Women Who Ruled 2020: Black Voters Matter Co-Founder LaTosha Brown

Today we salute the co-founder of Black Voters Matter, LaTosha Brown.

One of the Black female political organizers, who have been in our black communities empowering folks to vote. Due to the hard hitting groundwork, Georgia became a swing state in 2020 after not carrying a Democratic presidential candidate since 1992.

Alongside Cliff Albright, Brown is the co-founder of Black Voters Matter and together they’ve been traveling nationwide reminding folks that “We Got Power.” Brown understands that we hold the power for a better tomorrow and we need to be reminded of that.
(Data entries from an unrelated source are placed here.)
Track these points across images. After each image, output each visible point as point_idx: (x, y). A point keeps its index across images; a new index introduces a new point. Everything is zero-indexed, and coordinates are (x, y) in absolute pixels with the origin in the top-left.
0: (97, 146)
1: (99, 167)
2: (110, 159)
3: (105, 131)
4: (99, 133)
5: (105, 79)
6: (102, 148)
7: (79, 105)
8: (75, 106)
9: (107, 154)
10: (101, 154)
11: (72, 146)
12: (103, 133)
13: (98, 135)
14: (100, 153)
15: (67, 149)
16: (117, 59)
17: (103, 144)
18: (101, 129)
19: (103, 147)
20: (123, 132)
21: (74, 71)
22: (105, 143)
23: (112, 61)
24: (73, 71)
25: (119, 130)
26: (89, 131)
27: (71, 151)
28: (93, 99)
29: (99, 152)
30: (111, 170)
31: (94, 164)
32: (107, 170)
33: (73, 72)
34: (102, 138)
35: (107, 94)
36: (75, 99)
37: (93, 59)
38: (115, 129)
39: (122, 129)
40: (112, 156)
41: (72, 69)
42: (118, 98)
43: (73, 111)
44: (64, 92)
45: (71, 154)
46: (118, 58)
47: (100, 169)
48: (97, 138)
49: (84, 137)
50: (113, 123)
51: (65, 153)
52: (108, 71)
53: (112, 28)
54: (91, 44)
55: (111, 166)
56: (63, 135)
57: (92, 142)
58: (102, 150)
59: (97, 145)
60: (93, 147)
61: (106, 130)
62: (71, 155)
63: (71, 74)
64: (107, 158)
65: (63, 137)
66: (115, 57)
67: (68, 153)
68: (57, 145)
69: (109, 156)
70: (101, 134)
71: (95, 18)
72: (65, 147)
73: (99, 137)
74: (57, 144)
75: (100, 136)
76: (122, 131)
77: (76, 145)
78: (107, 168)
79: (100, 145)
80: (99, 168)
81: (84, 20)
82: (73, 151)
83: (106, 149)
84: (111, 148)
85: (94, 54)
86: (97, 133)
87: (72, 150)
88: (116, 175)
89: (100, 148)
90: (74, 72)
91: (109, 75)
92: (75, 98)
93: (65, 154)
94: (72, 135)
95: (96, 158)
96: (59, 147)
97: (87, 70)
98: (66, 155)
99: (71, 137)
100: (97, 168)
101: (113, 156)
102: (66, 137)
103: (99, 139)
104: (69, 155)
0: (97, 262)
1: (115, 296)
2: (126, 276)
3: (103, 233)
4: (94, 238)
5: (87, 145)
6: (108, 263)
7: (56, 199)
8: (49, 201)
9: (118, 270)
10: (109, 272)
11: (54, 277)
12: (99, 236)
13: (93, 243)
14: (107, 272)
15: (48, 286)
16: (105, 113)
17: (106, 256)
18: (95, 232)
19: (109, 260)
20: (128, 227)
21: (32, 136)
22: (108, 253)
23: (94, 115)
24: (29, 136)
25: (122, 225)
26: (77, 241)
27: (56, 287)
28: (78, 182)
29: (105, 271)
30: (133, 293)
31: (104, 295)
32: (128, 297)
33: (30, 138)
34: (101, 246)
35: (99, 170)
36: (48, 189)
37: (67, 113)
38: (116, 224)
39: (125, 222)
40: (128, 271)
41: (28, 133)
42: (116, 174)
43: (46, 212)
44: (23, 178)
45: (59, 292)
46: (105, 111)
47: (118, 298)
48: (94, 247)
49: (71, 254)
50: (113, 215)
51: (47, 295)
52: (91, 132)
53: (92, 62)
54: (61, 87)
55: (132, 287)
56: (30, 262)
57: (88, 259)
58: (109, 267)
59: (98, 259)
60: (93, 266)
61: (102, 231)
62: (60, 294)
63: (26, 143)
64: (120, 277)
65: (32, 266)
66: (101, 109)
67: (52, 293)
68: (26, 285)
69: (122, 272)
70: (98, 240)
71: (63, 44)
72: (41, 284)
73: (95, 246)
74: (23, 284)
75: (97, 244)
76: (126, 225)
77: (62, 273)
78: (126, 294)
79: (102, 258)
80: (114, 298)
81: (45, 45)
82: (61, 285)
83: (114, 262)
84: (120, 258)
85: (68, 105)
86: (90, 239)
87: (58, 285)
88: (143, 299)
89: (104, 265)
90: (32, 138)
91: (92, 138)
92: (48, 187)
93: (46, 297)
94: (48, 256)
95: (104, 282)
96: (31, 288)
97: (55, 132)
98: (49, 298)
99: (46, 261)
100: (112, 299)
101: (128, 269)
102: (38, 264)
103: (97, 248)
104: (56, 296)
“All of it really boils down to the organizing,” she says, “that’s the way that you win elections … organized power.”

Latosha Brown
(Photo by Getty Images/Getty Images for Supermajority)

According to WBUR.org,

Black Voters Matter was founded to organize on the ground and build up infrastructure for Black-led grassroots organizations.

For the past four years, the group has been working with dozens of organizations in every state and investing in local elections. Biden’s success in Georgia comes back to grassroots groups with specific messaging, she says.

LaTosha Brown
(Photo by VALERIE MACON / AFP) (Photo credit should read VALERIE MACON/AFP via Getty Images)

Brown also adds:

“I think we had a message that we tailored to Black voters,” she says, “that instead of having a message that was rooted in fear, we had a message that said, ‘You have power, that you are powerful and that you have agency.’ ”

Black Voters Matter helped 600 Black-led groups by adopting a mobilization strategy that goes beyond voter registration.

“There are some changes that are happening in the South,” she says. “And those changes are driven by people, working-class folks, who are tired of being taken advantage of by the Republican Party.”